Alan Jabbour was born in 1942 in Jacksonville, Florida. A violinist by early training, he put himself through college at the University of Miami playing classical music. While a graduate student at Duke University in the 1960s, he began documenting old-time fiddlers in the Upper South. Documentation turned to apprenticeship, and he relearned the fiddle in the style of the Upper South from musicians like Henry Reed of Glen Lyn, Virginia, and Tommy Jarrell of Toast, North Carolina. He taught a repertory of old-time fiddle tunes to his band, the Hollow Rock String Band, which was an important link in the instrumental folk music revival in the 1960s. After receiving his Ph.D. in 1968, he taught English, folklore, and ethnomusicology at UCLA in 1968-69. He then moved to Washington, D.C., for over thirty years of service with Federal cultural agencies. He was head of the Archive of Folk Song at the Library of Congress 1969-74, director of the Folk Arts Program at the National Endowment for the Arts 1974-76, and director of the American Folklife Center at the Library of Congress 1976-99. Since his retirement, he has turned enthusiastically to a life of writing, consulting, lecturing, and playing the fiddle.

Hal Cannon
Why the Cowboy Sings

The cowboy song is one of the richest of American traditions. Mix the stark realities of a life outdoors with animals, add a heavy dose of the creative juices of the popularizers, then combine all that with civilizations ancient metaphors from the pastoral life, and what you get is a concoction that is, at once, the story of the American West and a pretty fair view of human nature.

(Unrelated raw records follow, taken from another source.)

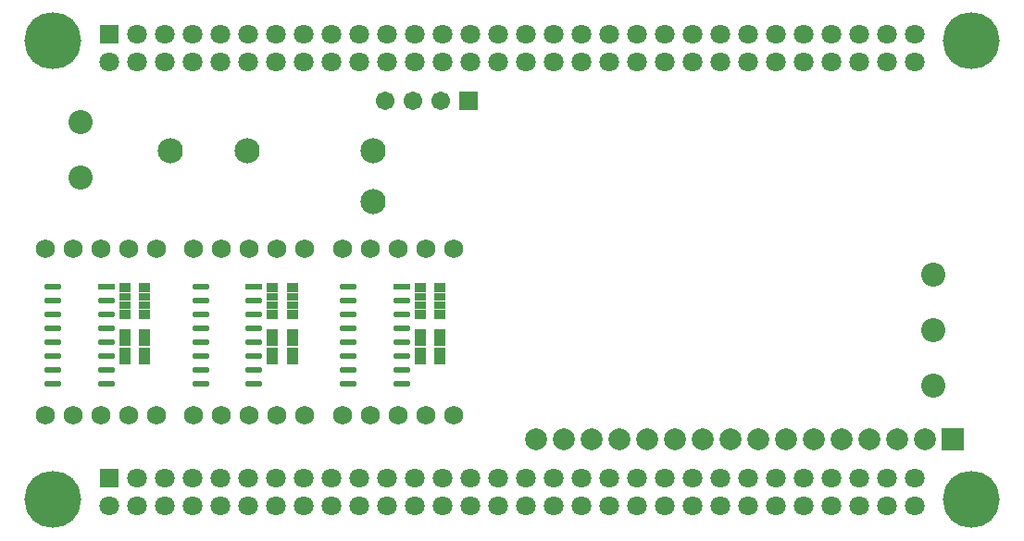
<source format=gbs>
G04*
G04 #@! TF.GenerationSoftware,Altium Limited,Altium Designer,20.2.6 (244)*
G04*
G04 Layer_Color=16711935*
%FSLAX25Y25*%
%MOIN*%
G70*
G04*
G04 #@! TF.SameCoordinates,357903E5-7464-4FF3-9603-397411888FB0*
G04*
G04*
G04 #@! TF.FilePolarity,Negative*
G04*
G01*
G75*
%ADD39C,0.07099*%
%ADD40R,0.07099X0.07099*%
%ADD41C,0.09068*%
%ADD42C,0.06800*%
%ADD43C,0.08674*%
%ADD44C,0.07887*%
%ADD45R,0.07887X0.07887*%
%ADD46C,0.06706*%
%ADD47R,0.06706X0.06706*%
%ADD48C,0.20485*%
%ADD63R,0.06317X0.02079*%
G04:AMPARAMS|DCode=64|XSize=63.17mil|YSize=20.79mil|CornerRadius=10.39mil|HoleSize=0mil|Usage=FLASHONLY|Rotation=180.000|XOffset=0mil|YOffset=0mil|HoleType=Round|Shape=RoundedRectangle|*
%AMROUNDEDRECTD64*
21,1,0.06317,0.00000,0,0,180.0*
21,1,0.04238,0.02079,0,0,180.0*
1,1,0.02079,-0.02119,0.00000*
1,1,0.02079,0.02119,0.00000*
1,1,0.02079,0.02119,0.00000*
1,1,0.02079,-0.02119,0.00000*
%
%ADD64ROUNDEDRECTD64*%
%ADD67R,0.03950X0.03359*%
%ADD68R,0.03950X0.02769*%
D39*
X322165Y169488D02*
D03*
Y179488D02*
D03*
X312165Y169488D02*
D03*
Y179488D02*
D03*
X302165Y169488D02*
D03*
Y179488D02*
D03*
X292165Y169488D02*
D03*
Y179488D02*
D03*
X282165Y169488D02*
D03*
Y179488D02*
D03*
X272165Y169488D02*
D03*
Y179488D02*
D03*
X262165Y169488D02*
D03*
Y179488D02*
D03*
X252165Y169488D02*
D03*
Y179488D02*
D03*
X242165Y169488D02*
D03*
Y179488D02*
D03*
X232165Y169488D02*
D03*
Y179488D02*
D03*
X222165Y169488D02*
D03*
Y179488D02*
D03*
X212165Y169488D02*
D03*
Y179488D02*
D03*
X202165Y169488D02*
D03*
Y179488D02*
D03*
X192165Y169488D02*
D03*
Y179488D02*
D03*
X182165Y169488D02*
D03*
Y179488D02*
D03*
X172165Y169488D02*
D03*
Y179488D02*
D03*
X162165Y169488D02*
D03*
Y179488D02*
D03*
X152165Y169488D02*
D03*
Y179488D02*
D03*
X142165Y169488D02*
D03*
Y179488D02*
D03*
X132165Y169488D02*
D03*
Y179488D02*
D03*
X122165Y169488D02*
D03*
Y179488D02*
D03*
X112165Y169488D02*
D03*
Y179488D02*
D03*
X102165Y169488D02*
D03*
Y179488D02*
D03*
X92165Y169488D02*
D03*
Y179488D02*
D03*
X82165Y169488D02*
D03*
Y179488D02*
D03*
X72165Y169488D02*
D03*
Y179488D02*
D03*
X62165Y169488D02*
D03*
Y179488D02*
D03*
X52165Y169488D02*
D03*
Y179488D02*
D03*
X42165Y169488D02*
D03*
Y179488D02*
D03*
X32165Y169488D02*
D03*
Y9488D02*
D03*
X42165Y19488D02*
D03*
Y9488D02*
D03*
X52165Y19488D02*
D03*
Y9488D02*
D03*
X62165Y19488D02*
D03*
Y9488D02*
D03*
X72165Y19488D02*
D03*
Y9488D02*
D03*
X82165Y19488D02*
D03*
Y9488D02*
D03*
X92165Y19488D02*
D03*
Y9488D02*
D03*
X102165Y19488D02*
D03*
Y9488D02*
D03*
X112165Y19488D02*
D03*
Y9488D02*
D03*
X122165Y19488D02*
D03*
Y9488D02*
D03*
X132165Y19488D02*
D03*
Y9488D02*
D03*
X142165Y19488D02*
D03*
Y9488D02*
D03*
X152165Y19488D02*
D03*
Y9488D02*
D03*
X162165Y19488D02*
D03*
Y9488D02*
D03*
X172165Y19488D02*
D03*
Y9488D02*
D03*
X182165Y19488D02*
D03*
Y9488D02*
D03*
X192165Y19488D02*
D03*
Y9488D02*
D03*
X202165Y19488D02*
D03*
Y9488D02*
D03*
X212165Y19488D02*
D03*
Y9488D02*
D03*
X222165Y19488D02*
D03*
Y9488D02*
D03*
X232165Y19488D02*
D03*
Y9488D02*
D03*
X242165Y19488D02*
D03*
Y9488D02*
D03*
X252165Y19488D02*
D03*
Y9488D02*
D03*
X262165Y19488D02*
D03*
Y9488D02*
D03*
X272165Y19488D02*
D03*
Y9488D02*
D03*
X282165Y19488D02*
D03*
Y9488D02*
D03*
X292165Y19488D02*
D03*
Y9488D02*
D03*
X302165Y19488D02*
D03*
Y9488D02*
D03*
X312165Y19488D02*
D03*
Y9488D02*
D03*
X322165Y19488D02*
D03*
Y9488D02*
D03*
D40*
X32165Y179488D02*
D03*
Y19488D02*
D03*
D41*
X126968Y119094D02*
D03*
X54134Y137598D02*
D03*
X81693D02*
D03*
X126968D02*
D03*
D42*
X9213Y42362D02*
D03*
X19213D02*
D03*
X29213D02*
D03*
X39213D02*
D03*
X49213D02*
D03*
X9213Y102362D02*
D03*
X19213D02*
D03*
X29213D02*
D03*
X39213D02*
D03*
X49213D02*
D03*
X115984Y42362D02*
D03*
X125984D02*
D03*
X135984D02*
D03*
X145984D02*
D03*
X155984D02*
D03*
X115984Y102362D02*
D03*
X125984D02*
D03*
X135984D02*
D03*
X145984D02*
D03*
X155984D02*
D03*
X62520Y42362D02*
D03*
X72520D02*
D03*
X82520D02*
D03*
X92520D02*
D03*
X102520D02*
D03*
X62520Y102362D02*
D03*
X72520D02*
D03*
X82520D02*
D03*
X92520D02*
D03*
X102520D02*
D03*
D43*
X21654Y127795D02*
D03*
Y147795D02*
D03*
X328740Y52835D02*
D03*
Y72835D02*
D03*
Y92835D02*
D03*
D44*
X185905Y33465D02*
D03*
X195905D02*
D03*
X205905D02*
D03*
X215905D02*
D03*
X225905D02*
D03*
X235905D02*
D03*
X245905D02*
D03*
X255905D02*
D03*
X265905D02*
D03*
X275905D02*
D03*
X285905D02*
D03*
X295905D02*
D03*
X305905D02*
D03*
X315905D02*
D03*
X325905D02*
D03*
D45*
X335905D02*
D03*
D46*
X131417Y155512D02*
D03*
X141417D02*
D03*
X151417D02*
D03*
D47*
X161417D02*
D03*
D48*
X342520Y11811D02*
D03*
X11811D02*
D03*
X342520Y177165D02*
D03*
X11811D02*
D03*
D63*
X137409Y88583D02*
D03*
X31109D02*
D03*
X84259D02*
D03*
D64*
X137409Y83583D02*
D03*
Y78583D02*
D03*
Y73583D02*
D03*
Y68583D02*
D03*
Y63583D02*
D03*
Y58583D02*
D03*
Y53583D02*
D03*
X118110D02*
D03*
Y58583D02*
D03*
Y63583D02*
D03*
Y68583D02*
D03*
Y73583D02*
D03*
Y78583D02*
D03*
Y83583D02*
D03*
Y88583D02*
D03*
X31109Y83583D02*
D03*
Y78583D02*
D03*
Y73583D02*
D03*
Y68583D02*
D03*
Y63583D02*
D03*
Y58583D02*
D03*
Y53583D02*
D03*
X11811D02*
D03*
Y58583D02*
D03*
Y63583D02*
D03*
Y68583D02*
D03*
Y73583D02*
D03*
Y78583D02*
D03*
Y83583D02*
D03*
Y88583D02*
D03*
X64961D02*
D03*
Y83583D02*
D03*
Y78583D02*
D03*
Y73583D02*
D03*
Y68583D02*
D03*
Y63583D02*
D03*
Y58583D02*
D03*
Y53583D02*
D03*
X84259D02*
D03*
Y58583D02*
D03*
Y63583D02*
D03*
Y68583D02*
D03*
Y73583D02*
D03*
Y78583D02*
D03*
Y83583D02*
D03*
D67*
X44882Y88189D02*
D03*
X37795D02*
D03*
X44882Y78741D02*
D03*
X37795D02*
D03*
X144094Y62205D02*
D03*
X151181D02*
D03*
X144094Y71653D02*
D03*
X151181D02*
D03*
X144094Y78740D02*
D03*
X151181D02*
D03*
X144094Y88188D02*
D03*
X151181D02*
D03*
X90944Y62206D02*
D03*
X98031D02*
D03*
X90944Y71654D02*
D03*
X98031D02*
D03*
X90945Y78741D02*
D03*
X98032D02*
D03*
X90945Y88189D02*
D03*
X98032D02*
D03*
X37795Y62205D02*
D03*
X44882D02*
D03*
X37795Y71653D02*
D03*
X44882D02*
D03*
D68*
Y85040D02*
D03*
X37795D02*
D03*
X44882Y81890D02*
D03*
X37795D02*
D03*
X144094Y65354D02*
D03*
X151181D02*
D03*
X144094Y68504D02*
D03*
X151181D02*
D03*
X144094Y81889D02*
D03*
X151181D02*
D03*
X144094Y85039D02*
D03*
X151181D02*
D03*
X90944Y65355D02*
D03*
X98031D02*
D03*
X90944Y68505D02*
D03*
X98031D02*
D03*
X90945Y81890D02*
D03*
X98032D02*
D03*
X90945Y85040D02*
D03*
X98032D02*
D03*
X37795Y65354D02*
D03*
X44882D02*
D03*
X37795Y68504D02*
D03*
X44882D02*
D03*
M02*

</source>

Why do cowboys sing, what are the stories behind the cowboy song, why don't we hear sheepherder songs -- all to be discussed by Hal Cannon, founding director of the Western Folklife Center and the National Cowboy Poetry Gathering in Elko, Nevada.

Hal Cannon was the founding Director of the Western Folklife Center in Elko, Nevada, and its famous child, the Cowboy Poetry Gathering. Cannon has published a dozen books and recordings on the folk arts of the West including his bestselling anthology, Cowboy Poetry, A Gathering. More recently Cannon along with producer Taki Telonidis have produced over fifty features for public radio stations nationwide. Currently they have a series, What's In A Song, which airs monthly on NPR's Weekend Edition Sunday. With his wife, author Teresa Jordan, he created the series The Open Road: Exploring America's Favorite Places which was featured on Savvy Traveler. Cannon has received numerous awards, including the1998 Will Rogers Lifetime Achievement Award, the Utah Governor's Award in the Arts in 1999 and the Governor's Award in the Humanities in 2002. As a musician, Hal and his band, the Deseret String Band (a.k.a. The Bunkhouse Orchestra), made a specialty of researching and performing 19th-century music from the West.

Rosalie Sorrels
Way Out in Idaho: The Idaho Songbook Project

In this session Rosalie Sorrels will describe, discuss, and perform some of the songs she gathered as part of a statewide Idaho song-gathering project for the state's 1990 centennial commemoration, published as Way Out in Idaho. In towns large and small she told family stories, and sang songs she learned from her own family in an effort to draw out old songs about mining, logging, ranching, pioneering, and other songs inspired by local events and history that members of her audiences remembered that may have been passed along from one person to the next. She will discuss the oral tradition of folk music, the process of preserving those songs, how teachers may continue the tradition, and she will note parallels between national and local efforts to document this grassroots heritage.

Rosalie Sorrels has traveled the country for nearly five decades singing songs and telling stories to audiences in the nation's largest concert halls and smallest coffee houses. She raised five children, recorded more than 20 record albums since the 1960s, and edited three books. In 2005, her CD My Last Go Round was nominated for a Grammy Award. In May of 2007, an hour-long Idaho Public Television concert documentary about Rosalie, entitled Way Out in Idaho, will be broadcast nationally on PBS. She lives in a cabin her father built in the mountains north of Boise, near Idaho City.